(Instructions to follow): Copy each line from the data that has the word "africaines" in it.

(Information given):
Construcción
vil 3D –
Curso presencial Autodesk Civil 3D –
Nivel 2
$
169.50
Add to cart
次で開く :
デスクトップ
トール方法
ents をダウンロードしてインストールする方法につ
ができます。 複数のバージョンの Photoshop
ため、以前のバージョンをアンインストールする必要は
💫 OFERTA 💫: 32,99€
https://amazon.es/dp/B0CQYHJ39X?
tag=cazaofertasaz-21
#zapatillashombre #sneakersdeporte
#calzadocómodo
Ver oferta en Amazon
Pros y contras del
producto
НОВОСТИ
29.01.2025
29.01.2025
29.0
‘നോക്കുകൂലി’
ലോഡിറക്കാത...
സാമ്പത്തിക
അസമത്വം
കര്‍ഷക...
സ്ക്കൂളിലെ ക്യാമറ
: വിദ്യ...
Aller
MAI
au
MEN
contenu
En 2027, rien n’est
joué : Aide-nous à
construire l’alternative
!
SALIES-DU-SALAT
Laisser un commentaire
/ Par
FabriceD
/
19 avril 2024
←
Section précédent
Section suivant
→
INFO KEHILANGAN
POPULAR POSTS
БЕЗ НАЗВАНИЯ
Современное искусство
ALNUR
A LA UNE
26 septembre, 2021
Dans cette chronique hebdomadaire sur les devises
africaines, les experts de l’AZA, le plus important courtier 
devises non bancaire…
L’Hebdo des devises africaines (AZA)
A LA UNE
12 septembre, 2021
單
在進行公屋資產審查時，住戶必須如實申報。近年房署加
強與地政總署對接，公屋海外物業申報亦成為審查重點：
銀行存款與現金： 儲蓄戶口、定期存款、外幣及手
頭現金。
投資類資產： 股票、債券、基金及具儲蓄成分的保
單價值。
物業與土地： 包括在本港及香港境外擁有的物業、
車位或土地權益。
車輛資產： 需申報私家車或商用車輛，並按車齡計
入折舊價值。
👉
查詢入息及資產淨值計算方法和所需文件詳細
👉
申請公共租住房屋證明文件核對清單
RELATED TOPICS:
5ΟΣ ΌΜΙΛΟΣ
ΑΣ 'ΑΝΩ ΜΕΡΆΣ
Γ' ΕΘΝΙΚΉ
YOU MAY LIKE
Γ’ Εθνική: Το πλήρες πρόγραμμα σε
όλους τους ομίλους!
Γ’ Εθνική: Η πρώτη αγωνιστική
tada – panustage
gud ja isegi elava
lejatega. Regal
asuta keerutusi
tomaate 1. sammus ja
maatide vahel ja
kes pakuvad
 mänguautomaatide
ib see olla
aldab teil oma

(Result of this exercise):
africaines, les experts de l’AZA, le plus important courtier 
L’Hebdo des devises africaines (AZA)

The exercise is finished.